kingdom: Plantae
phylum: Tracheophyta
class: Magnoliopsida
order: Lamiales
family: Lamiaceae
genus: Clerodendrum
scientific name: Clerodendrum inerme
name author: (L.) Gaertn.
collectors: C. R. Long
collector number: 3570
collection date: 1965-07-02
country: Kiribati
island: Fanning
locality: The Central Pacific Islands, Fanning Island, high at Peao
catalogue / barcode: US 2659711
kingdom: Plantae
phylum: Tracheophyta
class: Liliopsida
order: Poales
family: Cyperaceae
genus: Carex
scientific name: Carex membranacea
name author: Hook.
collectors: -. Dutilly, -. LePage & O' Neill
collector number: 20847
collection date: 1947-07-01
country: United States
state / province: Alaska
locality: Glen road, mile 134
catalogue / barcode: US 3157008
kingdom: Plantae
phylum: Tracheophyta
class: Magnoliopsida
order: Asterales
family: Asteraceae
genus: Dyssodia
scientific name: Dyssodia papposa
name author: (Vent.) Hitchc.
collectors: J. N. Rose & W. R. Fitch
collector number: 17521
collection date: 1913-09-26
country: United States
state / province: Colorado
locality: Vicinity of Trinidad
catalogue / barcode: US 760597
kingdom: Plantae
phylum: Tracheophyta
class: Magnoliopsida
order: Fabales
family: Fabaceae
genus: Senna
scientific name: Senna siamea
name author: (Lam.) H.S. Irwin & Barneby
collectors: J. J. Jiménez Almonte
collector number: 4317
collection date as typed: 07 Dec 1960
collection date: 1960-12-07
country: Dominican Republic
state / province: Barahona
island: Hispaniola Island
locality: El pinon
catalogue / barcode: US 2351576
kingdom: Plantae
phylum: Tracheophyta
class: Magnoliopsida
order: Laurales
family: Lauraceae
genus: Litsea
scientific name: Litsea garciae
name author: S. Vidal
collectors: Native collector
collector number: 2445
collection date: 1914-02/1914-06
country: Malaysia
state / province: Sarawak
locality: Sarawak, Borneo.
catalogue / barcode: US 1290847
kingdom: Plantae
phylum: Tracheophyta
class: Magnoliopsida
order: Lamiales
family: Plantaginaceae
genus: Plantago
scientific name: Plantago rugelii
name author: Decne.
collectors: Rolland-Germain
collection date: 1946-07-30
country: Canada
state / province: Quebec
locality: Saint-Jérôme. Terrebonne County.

Суть задания
Найдите в приведенных выше записях все строки со словом «scientific» и перепишите их.

Ответ на задание
scientific name: Clerodendrum inerme
scientific name: Carex membranacea
scientific name: Dyssodia papposa
scientific name: Senna siamea
scientific name: Litsea garciae
scientific name: Plantago rugelii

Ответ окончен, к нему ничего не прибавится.